Bacaan:
►
Dalam “Rampok” mengritik
terhadap ketidakjujuran seseorang dalam bersikap. Umumnya jika disuruh memilih
antara harta, nyawa, dan nurani, maka sebagian besar jawaban yang diberikan
adalah lebih senang harta daripada nyawa atau sebaliknya.
Puisi “Menulis” menggambarkan
bahwa dalam kehidupan, setiap oarng punya kemampuan dan keahlian dalam membuat
keputusan atau kebijakan yang setara dengan kedudukan atau jabatan yang
disandangnya. Semakin tinggi jabatan dan kedudukannya, maka semakin bebas
memutuskan segala sesuatu. Semakin tidak berdaya seseorang, maka semakin kecil
dan sepele hal yang diputuskan.
Dalam puisi
“Allah Ampunilah Kami” kembali mengingatkan akan ketidakberdayaan terhadap
kemahakuasaan-Nya. Dari hari ke hari, semakin terbebani dengan segala ketidakpastian
hidup, tidak meyakini keberadaan nurani dan kejujuran dalam bertindak dan
bersikap. Padahal nurani dan kejujuran adalah suara Tuhan. Sehingga dari hari
ke hari, terus terbelenggu dengan ketidakmampuan untuk memisahkan antara
kebenaran dan kemungkaran, perdamaian dan pertikaian, keserakahan dan
keberkahan, kemaksiatan dan ketaatan.
Dalam puisi “Matahari”, “Bulan”, “Laut”, dan “Langit” berikut ini, menunjukan
sebuah keberadaan kepasrahan total penyair terhadap kebesaran Tuhan terhadap
makhluk ciptaan-Nya berupa matahari, bulan, laut, dan langit. Bahwa atas kuasa
Tuhan semata keempat makhluk yang melingkupi semesta ini bergerak dan bertindak
sesuai dengan sunatullah (hukum Allah) untuk kemanfaatan semesta.
Matahari terbit dan terbenam, bulan dengan pantulan sinarnya yang indah
menerangi malam, laut yang amat luas, dan langit yang terhampar bebas tanpa
batas ibarat ilmu Tuhan yang tak akan pernah habis. Semuanya itu diakui oleh
penyair akan kemahabesaran dan kuasa Tuhan sebagai pencipta semesta.
Jika terbit disini
Aku tak perduli tenggelam dimana
(Tadarus: 69)
Bulan,
Ayo berpandang-pandangan
Siapa yang lebih dahulu berkedip
Menemukan atau kehilangan pesona wajahNya.
(Tadarus: 70)
Laut,
Aku ingin meminum habis airmu
Tapi untuk apa?
(Tadarus: 71)
Langit,
Adakah langit di atas birumu?
(Tadarus: 72)
◄
Tugas yang Dikerjakan:
**A)** Tuliskan bagian ulasan puisi di atas yang dimulai dari "Matahari terbit dan" dan diakhiri dengan "sebagai pencipta semesta.", kedua ujungnya ikut disertakan.
**B)** Jawablah pertanyaan berikut berdasarkan ulasan puisi di atas.
(i) Apa yang dikritik dalam "Rampok"?
(ii) Apa yang disebut sebagai suara Tuhan?
(iii) Dalam puisi "Laut", apa yang ingin dilakukan terhadap air laut?
**C)** Bagaimana kelanjutan ulasan puisi di atas setelah kutipan puisi "Langit"? Tulislah lanjutannya.

[Kutipan dari kumpulan data]
►
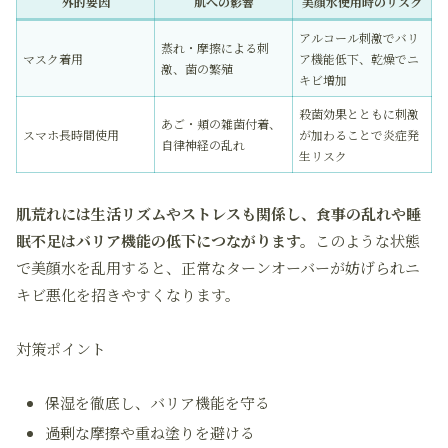
外的要因
肌への影響
美顔水使用時のリスク
アルコール刺激でバリ
蒸れ・摩擦による刺
マスク着用
ア機能低下、乾燥でニ
激、菌の繁殖
キビ増加
殺菌効果とともに刺激
あご・頬の雑菌付着、
スマホ長時間使用
が加わることで炎症発
自律神経の乱れ
生リスク
肌荒れには生活リズムやストレスも関係し、食事の乱れや睡
眠不足はバリア機能の低下につながります。
このような状態
で美顔水を乱用すると、正常なターンオーバーが妨げられニ
キビ悪化を招きやすくなります。
対策ポイント
保湿を徹底し、バリア機能を守る
過剰な摩擦や重ね塗りを避ける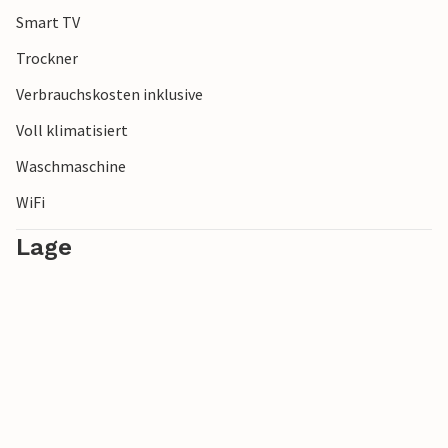
Smart TV
Trockner
Verbrauchskosten inklusive
Voll klimatisiert
Waschmaschine
WiFi
Lage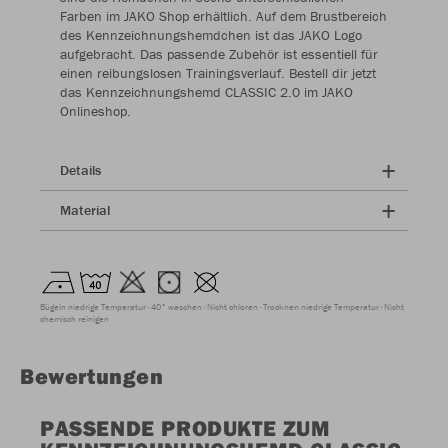
Farben im JAKO Shop erhältlich. Auf dem Brustbereich
des Kennzeichnungshemdchen ist das JAKO Logo
aufgebracht. Das passende Zubehör ist essentiell für
einen reibungslosen Trainingsverlauf. Bestell dir jetzt
das Kennzeichnungshemd CLASSIC 2.0 im JAKO
Onlineshop.
Details
Material
Bügeln niedrige Temperatur
40° waschen
Nicht chloren
Trocknen niedrige Temperatur
Nicht
chemisch reinigen
Bewertungen
PASSENDE PRODUKTE ZUM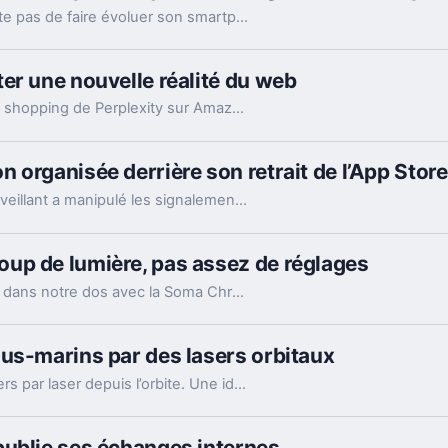
Avec le Galaxy Z Fold8, Samsung ne se contente pas de faire évoluer son smartphone pliable : il change complètement sa philosophie avec un appareil plus court, plus large et étonnamment compact. Un choix qui fonctionne particulièrement bien au quotidien, même si les concessions faites sur la photo et l’autonomie sont difficiles à ignorer sur un smartphone vendu à partir de 1 999 euros.
er une nouvelle réalité du web
La justice d’appel lève l’interdiction visant le bot shopping de Perplexity sur Amazon. Une victoire nette, mais loin d’être la fin du match.
 organisée derrière son retrait de l’App Store
Le patron de Telegram affirme qu’un acteur malveillant a manipulé les signalements pour faire retirer l’app par Apple. Un précédent qui inquiète vraiment.
up de lumière, pas assez de réglages
Razer pousse son écosystème Chroma jusque dans notre dos avec la Soma Chroma, une chaise gaming bardée de RGB et proposée à 529,99 euros. Spectaculaire dans un setup, confortable au quotidien, elle nous laisse pourtant un sentiment mitigé face à une ergonomie étonnamment peu personnalisable à ce niveau de prix.
us-marins par des lasers orbitaux
La jeune pousse EON veut relier des data centers par laser depuis l’orbite. Une idée très ambitieuse, portée par l’explosion des besoins en IA.
publie ses échanges internes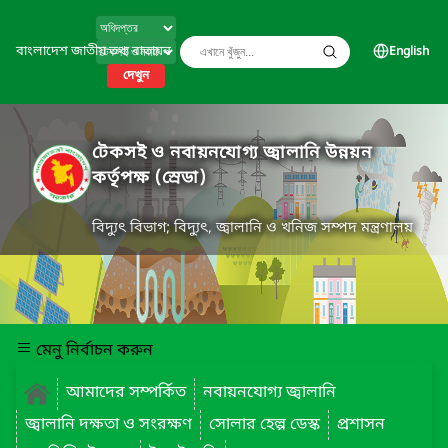
বাংলাদেশ জাতীয় তথ্য বাতায়ন
English
দেখুন
টেকসই ও নবায়নযোগ্য জ্বালানি উন্নয়ন
কর্তৃপক্ষ (স্রেডা)
বিদ্যুৎ বিভাগ; বিদ্যুৎ, জ্বালানি ও খনিজ সম্পদ মন্ত্রণালয়
মেনু নির্বাচন করুন
আমাদের সম্পর্কিত
নবায়নযোগ্য জ্বালানি
জ্বালানি দক্ষতা ও সংরক্ষণ
সোলার হেল্প ডেস্ক
প্রশাসন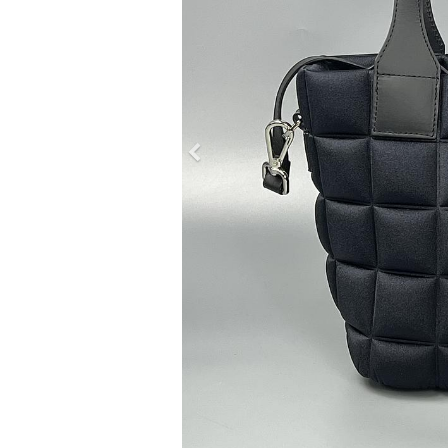
Previous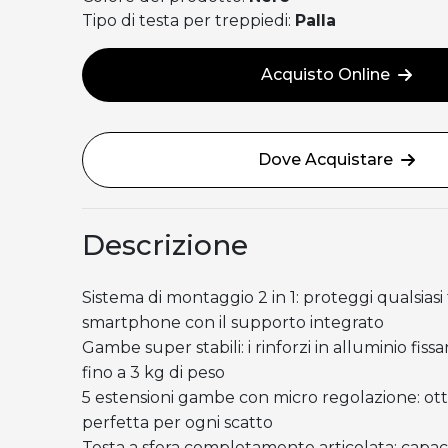
Tipo di testa per treppiedi:
Palla
Acquisto Online
Dove Acquistare
Descrizione
Sistema di montaggio 2 in 1: proteggi qualsias
smartphone con il supporto integrato
Gambe super stabili: i rinforzi in alluminio fis
fino a 3 kg di peso
5 estensioni gambe con micro regolazione: ott
perfetta per ogni scatto
Testa a sfera completamente articolata: capac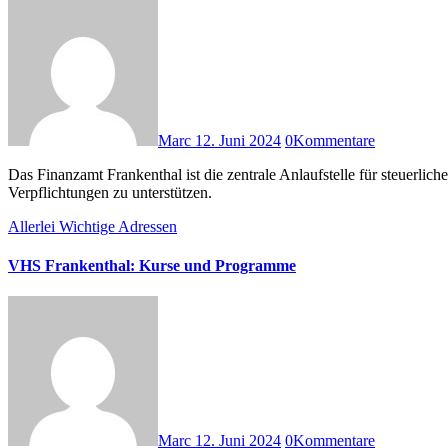
Marc
12. Juni 2024
0
Kommentare
Das Finanzamt Frankenthal ist die zentrale Anlaufstelle für steuerliche Angelegenheiten in Frankenthal (Pfalz). Es bietet eine Vielzahl von Dienstleistungen an, um Bürgerinnen und Bürger bei ihren steuerlichen
Verpflichtungen zu unterstützen.
Allerlei
Wichtige Adressen
VHS Frankenthal: Kurse und Programme
Marc
12. Juni 2024
0
Kommentare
◄
Jawaban Latihan Ini:
**A)**
Matahari terbit dan terbenam, bulan dengan pantulan sinarnya yang indah
menerangi malam, laut yang amat luas, dan langit yang terhampar bebas tanpa
batas ibarat ilmu Tuhan yang tak akan pernah habis. Semuanya itu diakui oleh
penyair akan kemahabesaran dan kuasa Tuhan sebagai pencipta semesta.

**B)**
(i) Ketidakjujuran seseorang dalam bersikap.
(ii) Nurani dan kejujuran.
(iii) Meminum habis airnya.

**C)**
Puisi lain yang sangat kental nuansa spiritualnya
adalah puisi yang berjudul ”Doa”. Puisi ini mengungkapan pengakuan terhadap Tuhan dengan segala
sifat kesempurnaan-Nya dan yang maha segala yang
terangkum dalam 99 nama baik bagi Tuhan (al
asma al husna). Manusia berharap dan memohon
pada-Nya, agar diberi perlindungan, pertolongan dan ampunan atas segala yang menjadi kelemahan dan kesalahan. Disampaikan pula agar manusia selalu mencari ridla-Nya. Di beberapa larik lainnya, setelah
menyebut Ya Allah ya Hadii (Maha Pemberi Petunjuk), penyair berdoa tunjukkanlah kami jalan yang lurus yang harus kami lalui seperti Engkau perintahkan. Satu bait lainnya, setelah menyebut Ya Allah ya Baqii kemudian memohon kekalkanlah keyakinan kami terhadap pertolonganMu hingga kami tak pernah berhenti tawakkal.
C.
Penutup
1.
Nilai
Keagamaan
Nilai
keagamaan yang terdapat dalam antologi puisi Tadarus karya A. Mustofa
Bisri merupakan pengalaman batin dan kesadaran seseorang
(penyair) untuk selalu berhubungan dengan Sang Maha Pencipta dalam kehidupan sehari-hari. Oleh karena itu, penyair
selalu berharap pertolongan dari-Nya agar terhindar dari perbuatan yang dilarang Tuhan.
Penyair berharap akan memiliki
kemampuan untuk menggerakkan hati, pikiran, dan perbuatan sejalan dengan
tuntunan Tuhan dalam segala situasi dan kondisi.
Salah satu wujudnya dengan menciptakan hubungan yang harmoni dengan Sang Maha
Pencipta dalam pemikiran dan perbuatan. Selanjutnya akan terealisasi dalam
keseimbangan ritual ibadah, baik ibadah personal (pribadi) maupun ibadah sosial dalam kehidupan
sehari-hari.
2.
Nilai
Pendidikan
Nilai
pendidikan yang terdapat dalam antologi puisi Tadarus karya A. Mustofa Bisri sebagai
berikut.
a.
Antara manusia dengan
dirinya sendiri berupa
kesadaran bahwa manusia benar-benar berada dalam segala keterbatasan dan
kekurangan.
b.
Antara manusia dengan orang
lain berupa mulai lunturnya nilai-nilai kemanusian,
apalagi jika terkait dengan status sosial.
c.
Antara manusia dengan
kehidupan berupa masih banyaknya pelanggaran terhadap aturan yang berlaku.
d.
Antara manusia dengan
kematian berupa adanya
misteri Tuhan tentang kelahiran, kematian, jodoh, dan rezeki. Artinya tidak ada
seorang pun yang tahu kapan akan
melahirkan, kapan akan meninggal, siapa jodohnya, dan seberapa banyak
rezekinya.
e.
Antara manusia dengan
ketuhanan berupa ketakberdayaan manusia
yang hanya bisa
mengharap dan memohon kepada Tuhan
dengan selalu mendekatkan diri pada-Nya.